Based on historical data of 30 engine overhaul jobs starting from November 30, 2018 to March 9, 2020, all engines have late completion from 1 day to 182 days. It is initially expected that this MRO company has low OTP since its existing planning and control system is a conventional project management system that considers constant activity times and unlimited resources. In fact, the activity times of engine maintenance are uncertain and cannot be easily estimated as constants. Additionally, each maintenance activity needs some resources (manpower and tools). The current planning system assumes that the available resources are unlimited, which is unrealistic. Therefore, it cannot predict accurate completion times of the engine maintenance jobs and cannot control maintenance jobs to be completed on time.
This paper proposes to handle the uncertain activity times using fuzzy numbers. It is estimated from real activity times as triangular fuzzy numbers (TFNs), including optimistic, most likely, and pessimistic times. The TFNs are selected since they have only three parameters, which is easier to be estimated than trapezoidal fuzzy numbers that have four parameters (Princy & Dhenakaran, 2016). The application of TFNs in this paper is motivated by a research work of Tansakul & Yenradee (2020) that successfully applies TFNs to represent uncertain durations of improvement projects in banking industry. Three scheduling methods are evaluated to know that which one is the most accurate to predict the completion time of engine maintenance. PERT, fuzzy PERT, and fuzzy CPM methods are selected since they are simple, well-known, and use the same input data of TFNs for activity times. A fuzzy resource requirement (FRR) method is newly developed to determine the amount of required resources in each time period from the schedule of maintenance activities. FRR method is proposed in this research because there is a previous study that solves late completion due to limited resource capacity in scheduling problem using similar method (Srizongkhram et al., 2020).
This paper has the following objectives.
- 1.
To estimate triangular fuzzy numbers (TFNs) that represent uncertain durations of maintenance activities based on real historical durations of maintenance activities.
- 2.
To compare scheduling performances among PERT, fuzzy PERT, and fuzzy CPM for selecting a method that accurately predicts the completion time of engine maintenance.
- 3.
To suggest corrective actions that can significantly reduce the late completion.
- 4.
To develop the FRR method to calculate the resource requirement to determine whether the available resources are sufficient to conduct the maintenance activities according to the schedule.
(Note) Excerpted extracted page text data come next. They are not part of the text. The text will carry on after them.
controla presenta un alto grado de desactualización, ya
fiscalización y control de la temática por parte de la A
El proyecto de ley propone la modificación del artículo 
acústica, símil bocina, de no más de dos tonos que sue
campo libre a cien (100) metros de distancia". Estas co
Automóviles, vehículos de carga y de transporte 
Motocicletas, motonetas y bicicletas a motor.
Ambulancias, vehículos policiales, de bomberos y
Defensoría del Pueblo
The scope of this paper is to consider only engine overhaul jobs, not minor repair and maintenance jobs since the latter does not face serious problems of late completion. The fuzzy activity times are estimated based on real activity times of 30 engines that are overhauled from November 30, 2018 to March 9, 2020 because data before November 2018 is too old and may not represent the current situation. Note that the real data after March 2020 is not available when this research is started. This paper applies project scheduling methods (PERT, fuzzy PERT, and fuzzy CPM) which are available. It does not intend to develop a new project scheduling method.